■ TASK DESCRIPTION ■
Copy every line of the listing below word for word, leaving out the pictures.

■ Rendered chart images ■
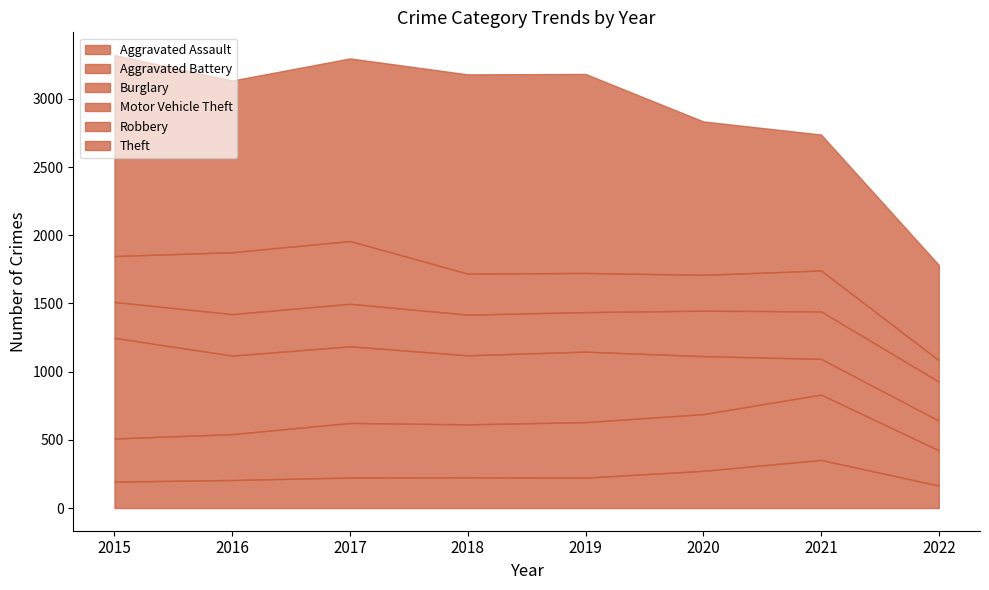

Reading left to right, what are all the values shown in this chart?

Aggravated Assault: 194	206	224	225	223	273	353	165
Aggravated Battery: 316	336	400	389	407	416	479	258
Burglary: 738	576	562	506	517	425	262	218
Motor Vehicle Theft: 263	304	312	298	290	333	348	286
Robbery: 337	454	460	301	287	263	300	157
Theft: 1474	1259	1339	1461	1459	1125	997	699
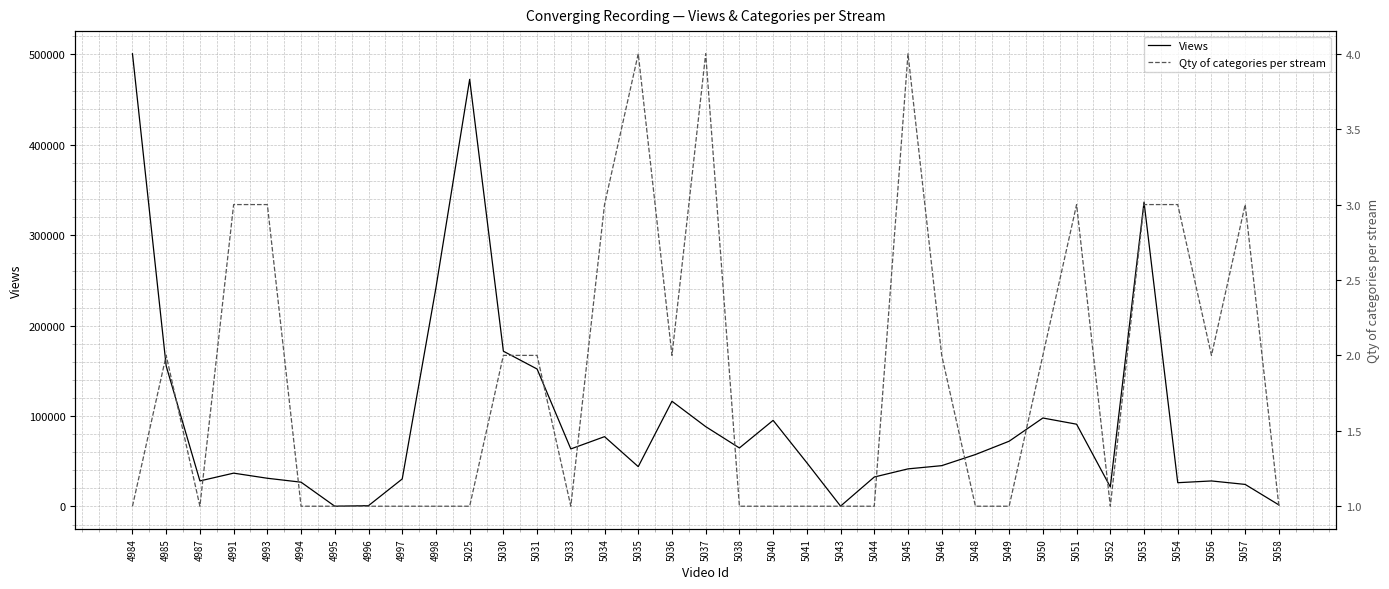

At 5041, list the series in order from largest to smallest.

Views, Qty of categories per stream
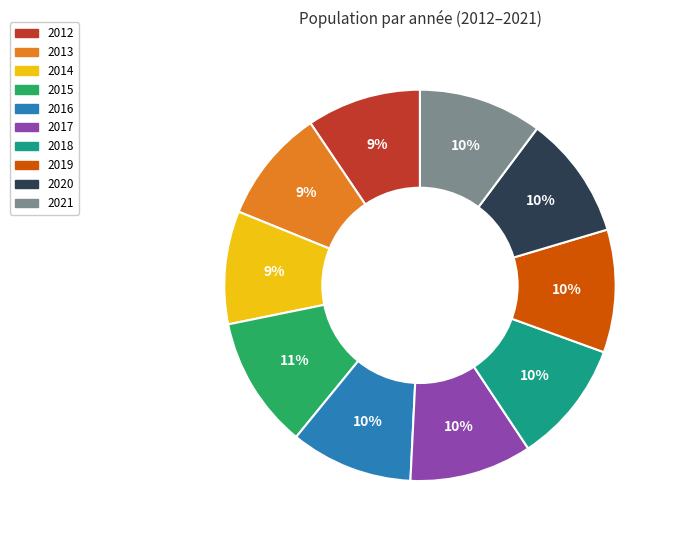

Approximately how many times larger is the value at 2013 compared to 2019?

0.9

■ OUTPUT OF THE EXERCISE ■
Reading left to right, what are all the values shown in this chart?

Aggravated Assault: 194	206	224	225	223	273	353	165
Aggravated Battery: 316	336	400	389	407	416	479	258
Burglary: 738	576	562	506	517	425	262	218
Motor Vehicle Theft: 263	304	312	298	290	333	348	286
Robbery: 337	454	460	301	287	263	300	157
Theft: 1474	1259	1339	1461	1459	1125	997	699

At 5041, list the series in order from largest to smallest.

Views, Qty of categories per stream

Approximately how many times larger is the value at 2013 compared to 2019?

0.9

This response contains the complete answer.